Todo pai ganha, na maternidade, um título de doutor honoris causa. Infelizmente nosso saber não é remunerado —mas o saber do acadêmico brasileiro tampouco é remunerado, então estamos na mesma.
Talvez um pai professor, habituado a saber de coisas, não ache a mesma graça em chegar em casa e se deparar com alguém lhe fazendo perguntas o tempo todo. Agora um pai notoriamente néscio, como eu, fica eufórico quando, pela primeira vez na vida, está sendo depositário de alguma confiança.

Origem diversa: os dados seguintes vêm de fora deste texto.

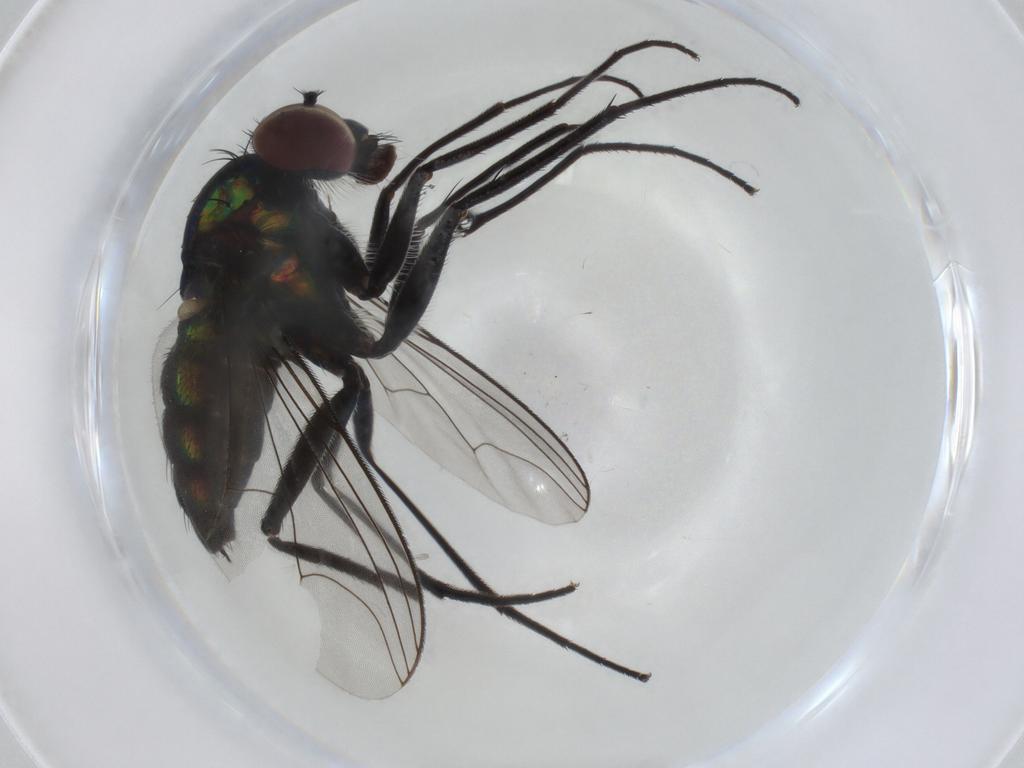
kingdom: Animalia
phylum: Arthropoda
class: Insecta
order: Diptera
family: Dolichopodidae
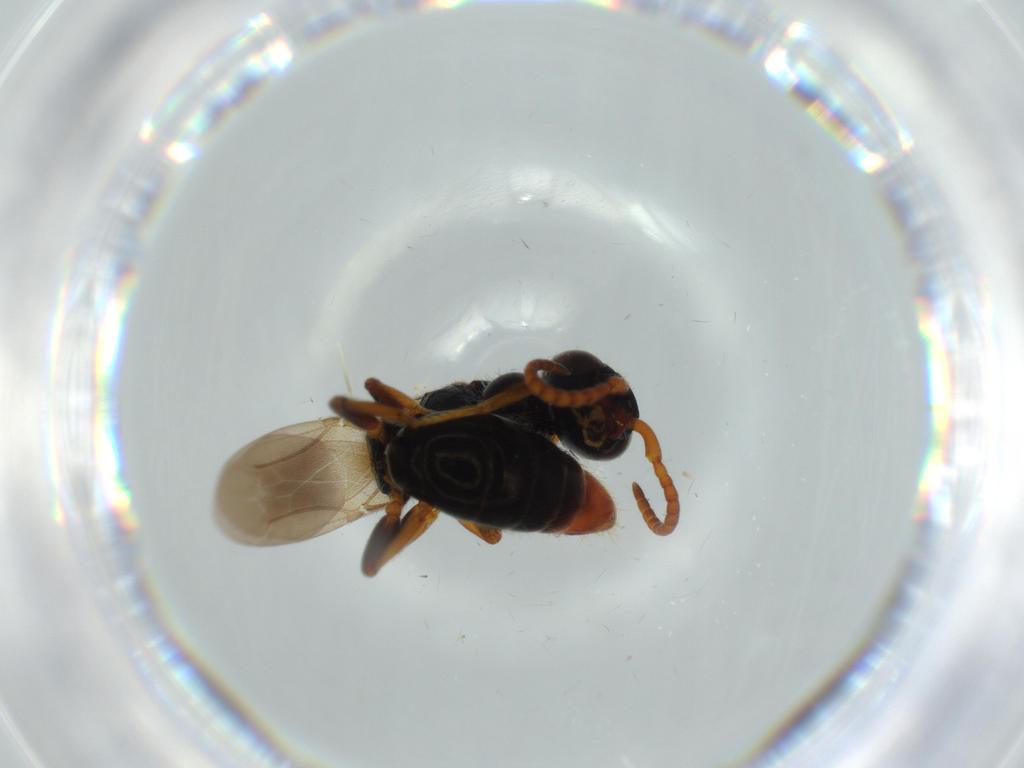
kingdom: Animalia
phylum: Arthropoda
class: Insecta
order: Hymenoptera
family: Bethylidae
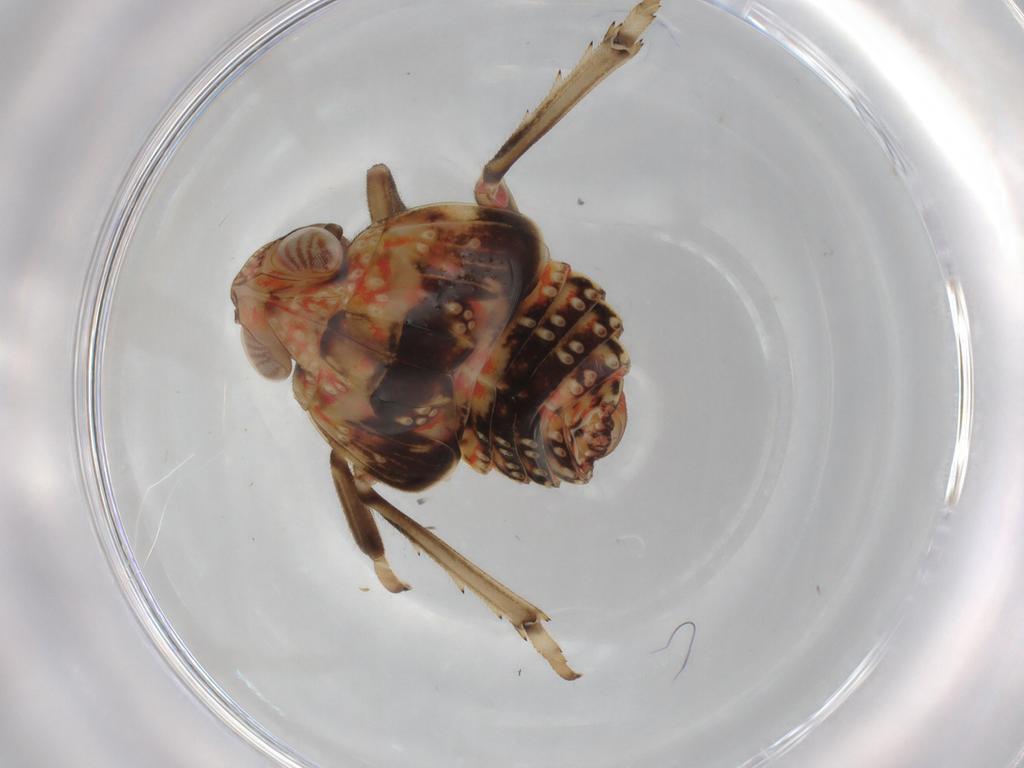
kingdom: Animalia
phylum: Arthropoda
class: Insecta
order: Hemiptera
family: Tropiduchidae
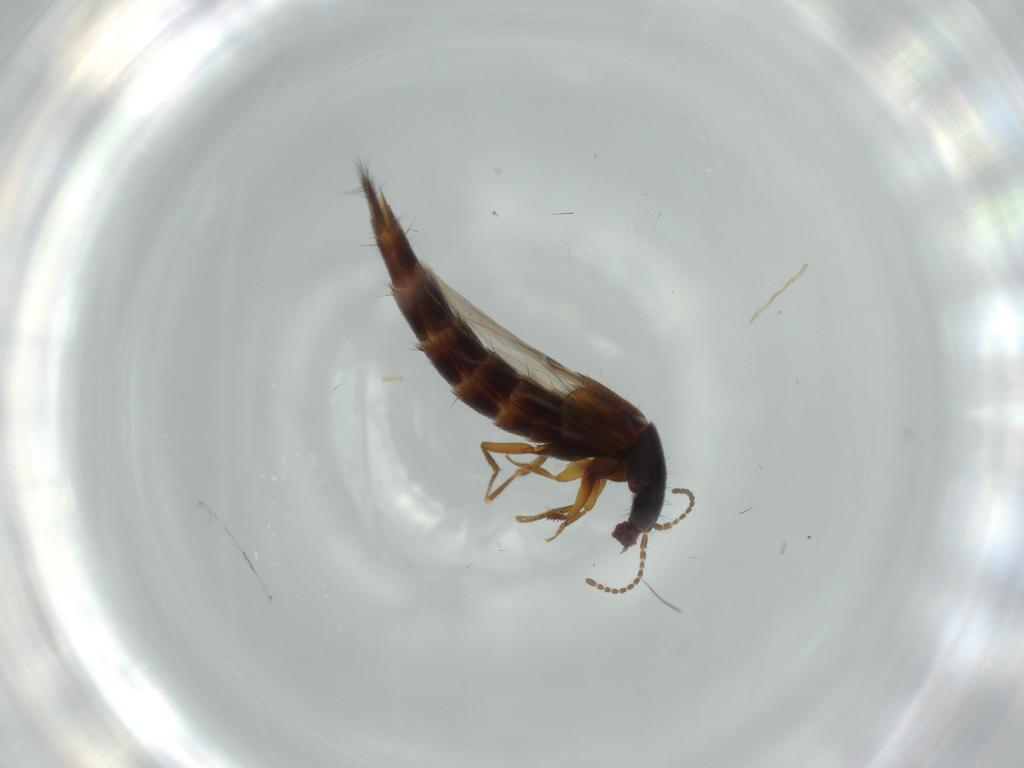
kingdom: Animalia
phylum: Arthropoda
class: Insecta
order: Coleoptera
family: Staphylinidae
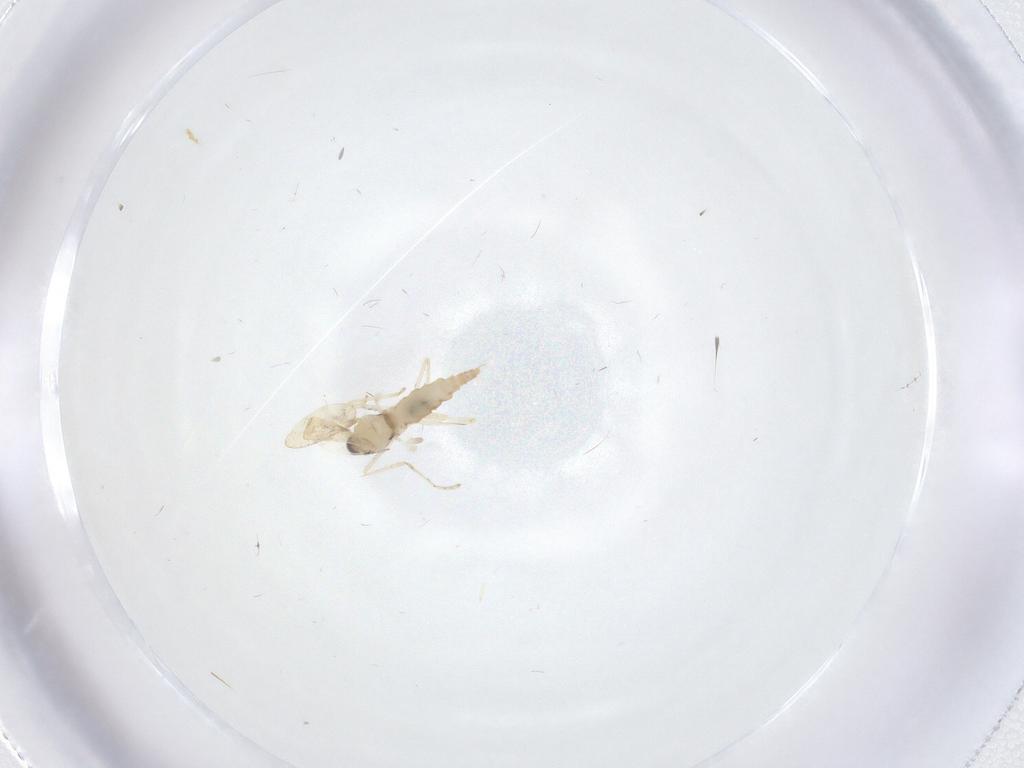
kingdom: Animalia
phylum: Arthropoda
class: Insecta
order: Diptera
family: Cecidomyiidae
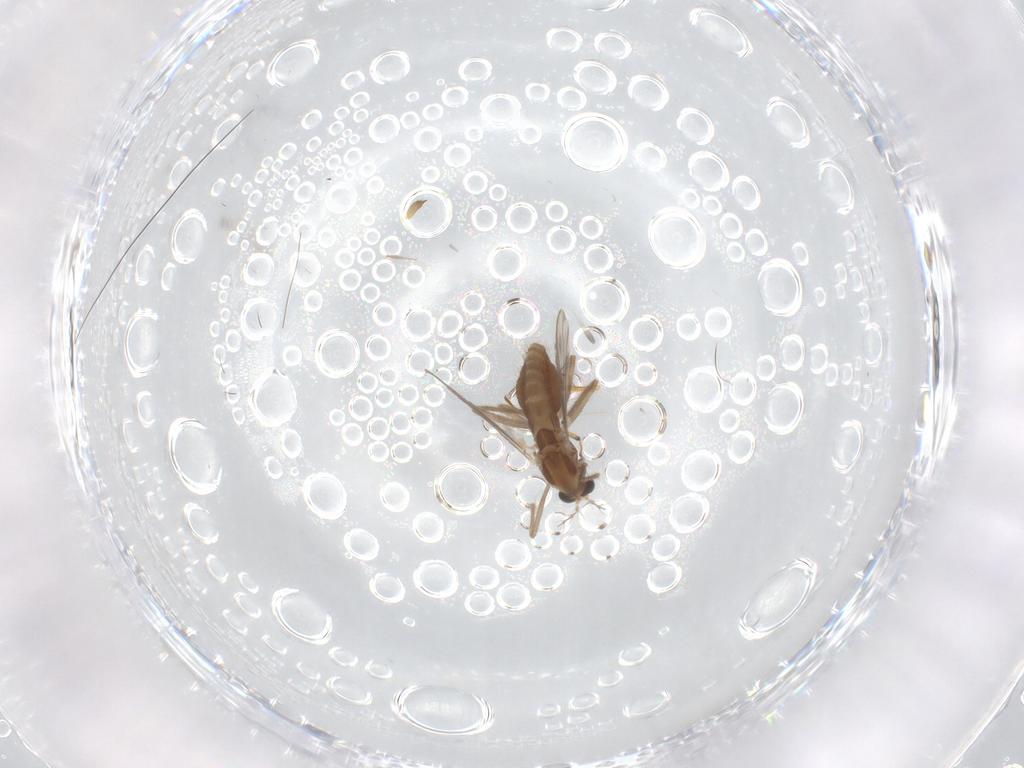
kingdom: Animalia
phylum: Arthropoda
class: Insecta
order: Diptera
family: Chironomidae
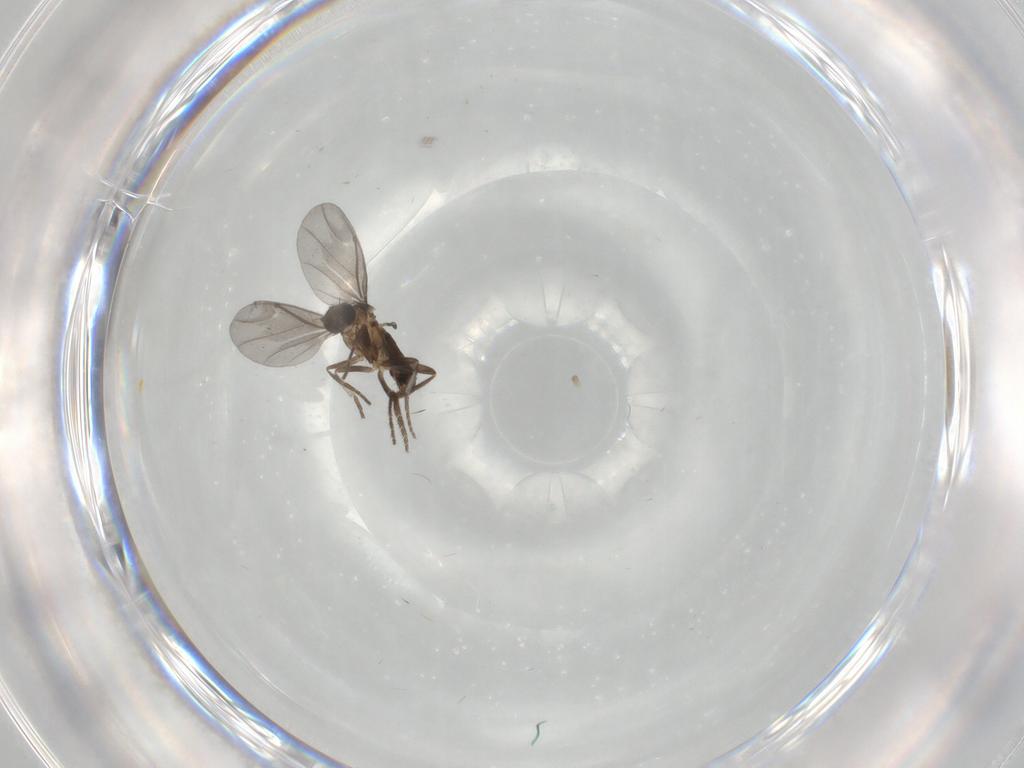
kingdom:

Não vou dizer que a vida do acadêmico sem diploma é fácil. Também temos que defender nossas teses em frente a uma banca, e duvido que haja uma banca mais exigente, ou pelo menos mais insistente, do que a composta por uma criança de quatro anos.
Todo dia minha filha me faz acreditar que sei de tudo, pra logo em seguida me fazer perceber que não mereço o título que ela me outorga. E ainda assim insiste em continuar confiando na minha sabedoria, e aí reside toda a beleza do amor filial: ele resiste à realidade dos fatos. Não há pai, por mais burro que seja, que não passe por onisciente ao longo de, pelo menos, uma década. E daí a tragédia, imagino, do pai de adolescente: um belo dia seu filho descobre que você forjou o diploma.
Por aqui, permaneço o guardião da verdade. Ontem mesmo, minha filha me perguntou: "Pai, dragão existe?". Taí uma pergunta fácil, penso. Essa eu sei: "Não!", respondo, de bate pronto. Mas ela emenda com uma dúvida irrespondível: "Por quê?".
Se já seria difícil explicar por que é que algo existe, me vejo diante do impossível: explicar a razão pra inexistência de algo. "Algumas coisas existem, filha. E outras, não." Mas ela insiste: "Por quê?".
Nessas horas queria acreditar em Deus. Diria: "porque Deus quis". E mesmo que ela continuasse perguntando: "e por que ele quis?", eu poderia dizer: "pergunta pra Ele". E se ela dissesse: "Mas Ele não responde", eu retrucaria: "Mas aí já não é mais comigo". Aposto que Deus foi inventado por um pai querendo terceirizar o problema.
A pior pergunta de todas veio quando minha filha tinha só dois anos de idade. "Pai, existe alguém no mundo mais alto que você?". Não sabia o que dizer —não por que não soubesse a resposta, mas porque não queria que ela descobrisse. Tive que ser sincero. "Sim, filha, existem algumas pessoas que têm mais de 1,69. Infelizmente." Assisti a brotar no seu semblante a primeira pitada de adolescência.